For reading you logs, it appear you have a very large burst of activity, most like objects large enough to go straight into tenured/old gen. I still suggest you increase you max memory to see how your application behaves as the OOME is likely to give you confusing stats.


This suggests heavy early promotion. The "GC" is a minor collection which it appears that every object is needed, triggering a Full GC which finds some tenured objects which can be dropped. The GC works best when the young object die in the Eden space, but it appears most of your objects are dying in tenured space.

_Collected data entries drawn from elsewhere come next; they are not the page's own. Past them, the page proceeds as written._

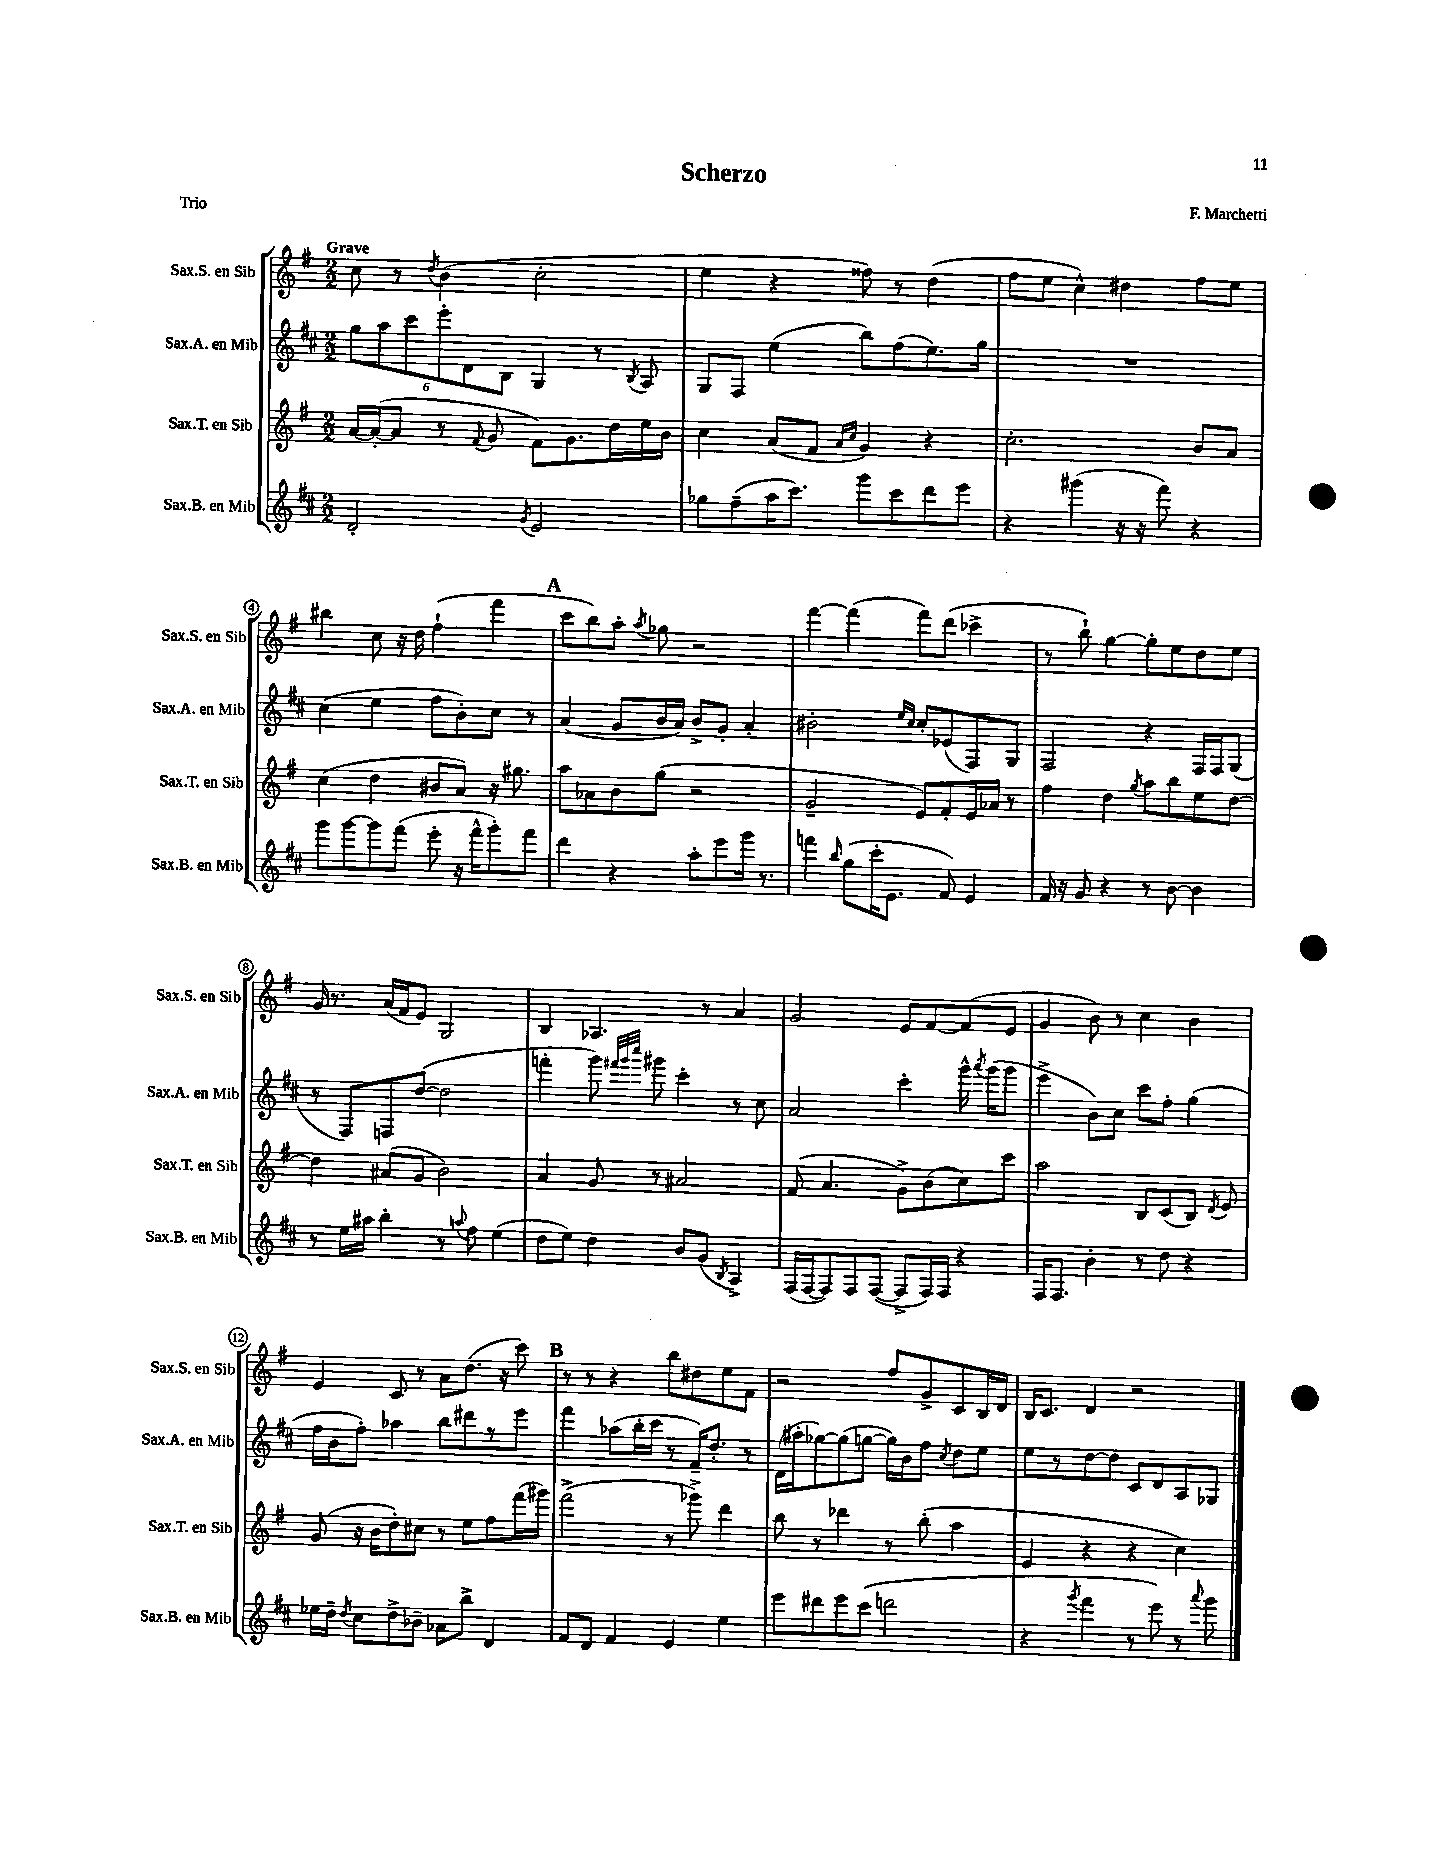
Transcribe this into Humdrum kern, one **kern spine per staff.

**kern	**kern	**kern	**kern
*staff4	*staff3	*staff2	*staff1
*clefG2	*clefG2	*clefG2	*clefG2
*k[f#c#]	*k[f#]	*k[f#c#]	*k[f#]
*M2/2	*M2/2	*M2/2	*M2/2
2d'	[16a	12gg	8cc
.	(16a'_	.	.
.	.	12aa	.
.	8a]	.	8r
.	.	12ccc#	.
.	.	.	8qdd
.	8r	12eee'	(4b
.	.	12d	.
.	8qqf#	.	.
.	8g	.	.
.	.	12B	.
8qg	.	.	.
2e	8f#)	4G	2cc'
.	8.g	.	.
.	.	8r	.
.	16dd	.	.
.	.	8qB	.
.	16ee	8A	.
.	16b	.	.
=	=	=	=
8gg-	4cc	8G	4ee
(8ff#~	.	8F#	.
16aa	(8a	(4ee	4r
8.ccc#)	.	.	.
.	8f#	.	.
.	16qqa	.	.
.	16qqcc	.	.
8ggg	4g)	8bb)	8ff##)
8ccc#	.	(8ff#	8r
8ddd	4r	8.ee)	(4dd
8eee	.	.	.
.	.	16gg	.
=	=	=	=
4r	2.cc'	1r	8ff#
.	.	.	8ee
(4ggg#	.	.	4cc^^)
16r	.	.	4dd#
16r	.	.	.
8fff#)	.	.	.
4r	8b	.	8ff#
.	8a	.	8ee
=	=	=	=
8ggg	(4cc	(4cc#	4bb#
[8ggg	.	.	.
8ggg]	4dd	4ee	8cc
(8fff#	.	.	16r
.	.	.	16dd
8eee'	8b#	8ff#	(4ff#`
16r	8a)	8b')	.
16fff#^^	.	.	.
8ggg')	16r	8cc#	4fff#
.	8.gg#	.	.
8fff#	.	8r	.
=	=	=	=
4ddd	8aa	(4a	8ccc
.	8a-	.	8bb)
4r	8b	8g	8aa'
.	.	.	8qaa
.	(8gg	16b	8gg-
.	.	16a)	.
8aa'	2r	8b^	2r
8eee	.	8g'	.
16ggg	.	4a'	.
8.r	.	.	.
=	=	=	=
4fff	2g~	2b#'	[4fff#
16qqbb	.	.	.
(8gg	.	.	(4fff#]
16ccc#'	.	.	.
8.e	.	.	.
.	.	16qqee	.
.	.	16qqcc#	.
.	8e)	8cc#'	8fff#)
8f#)	8f#'	(8e-	(8ddd
4e	16e	8F#)	4ccc-^
.	16a-	.	.
.	8r	8G	.
=	=	=	=
16f#	4ff#	2F#	8r
16r	.	.	.
8g	.	.	8bb`)
4r	4dd	.	[4gg
.	8qgg	.	.
8r	8aa	4r	8gg']
[8b	8bb	.	8ee
4b]	8ee	16F#	8dd
.	.	16F#	.
.	[8dd	(8G	8ee
=	=	=	=
8r	4dd]	8r	16g
.	.	.	8.r
16ee	.	8F#)	.
16aa#	.	.	.
4bb'	(8a#	8F	(16a
.	.	.	16f#
.	8g	([8dd	8e)
8r	2b)	2dd]	2G
8qqaa	.	.	.
8ff#	.	.	.
(4ee	.	.	.
=	=	=	=
8dd	4a	4fff'	4B
8ee)	.	.	.
4dd	8g	8ggg)	4.A-
.	.	32qqfff#	.
.	.	32qqggg	.
.	.	32qqcccc#	.
.	8r	8ggg#	.
8b	2a#	4ccc#'	.
(8g	.	.	8r
8qB	.	.	.
4A^)	.	8r	4a
.	.	8cc#	.
=	=	=	=
(16F#	(8f#	2a	2g
[16F#	.	.	.
8F#])	4.a	.	.
8F#	.	.	.
([8F#	.	.	.
8F#^]	8g^)	4ccc#'	8e
16F#)	(8b	.	[8f#
16F#	.	.	.
4r	8cc)	16ggg^^	(8f#]
.	.	8qaaa	.
.	.	(16ggg	.
.	8ccc	8ggg	8e
=	=	=	=
16F#	2aa	4eee^	4g
8.F#	.	.	.
4b'	.	8b)	8b)
.	.	8cc#	8r
8r	8B	8ccc#	4cc
8dd	(8c	8ff#'	.
4r	8B)	(4gg	4b
.	8qd	.	.
.	8e	.	.
=	=	=	=
16ee-	(8g	16ff#	4e
16dd~	.	16b	.
8qdd	.	.	.
8cc#	16r	8ff#')	.
.	16b	.	.
8dd^	8dd')	4aa-	8c
8b-~	8cc#	.	8r
8a-	8r	8bb	8a
8bb^	8ee	8ddd#	(8.dd
4d	8ff#	8r	.
.	.	.	16r
.	(16fff#	8eee	8ccc)
.	16ggg#)	.	.
=	=	=	=
8f#	(2fff#^	4fff#	8r
8d	.	.	8r
4f#	.	(8aa-	4r
.	.	16bb'	.
.	.	16ccc#	.
4e	8r	8r	8bb
.	8ggg-^)	16f#~)	8dd#
.	.	8.dd'	.
4ee	4ddd	.	8ee
.	.	8r	8f#
=	=	=	=
8eee	8bb	(16d	2r
.	.	16aa#'	.
8ddd#	8r	[8gg-)	.
8eee	4ddd-	(8gg-]	.
(8ccc#	.	[8gg	.
2ddd	8r	16gg])	8ff#
.	.	16b	.
.	(8bb'	8ff#	8g^
.	.	8qcc#	.
.	4aa	8dd	8c
.	.	8ee	16B
.	.	.	16d
=	=	=	=
4r	4e	8ee	16B
.	.	.	8.c
.	.	8r	.
8qggg	.	.	.
4fff#	4r	[8dd	4d
.	.	8dd]	.
8r	4r	8c#	2r
8eee)	.	8d	.
8r	4cc)	8A	.
8qqaaa	.	.	.
8ggg	.	8G-	.
==	==	==	==
*-	*-	*-	*-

One way to test this is to make the max heap space much larger. If you can try a 24 GB heap or 80% of you main memory see how it behaves then. e.g. try -Xmx24g if you have 32 GB of memory. From these numbers, it appears you want an Eden size of at least 5 GB.

If this is not an option, I suggest you use a memory profiler to reduce the memory consumption by a factor of at least 3x.

I would check you have a recent version of Java 6 like update 45. There were significant performance improvement between update 18 and 26.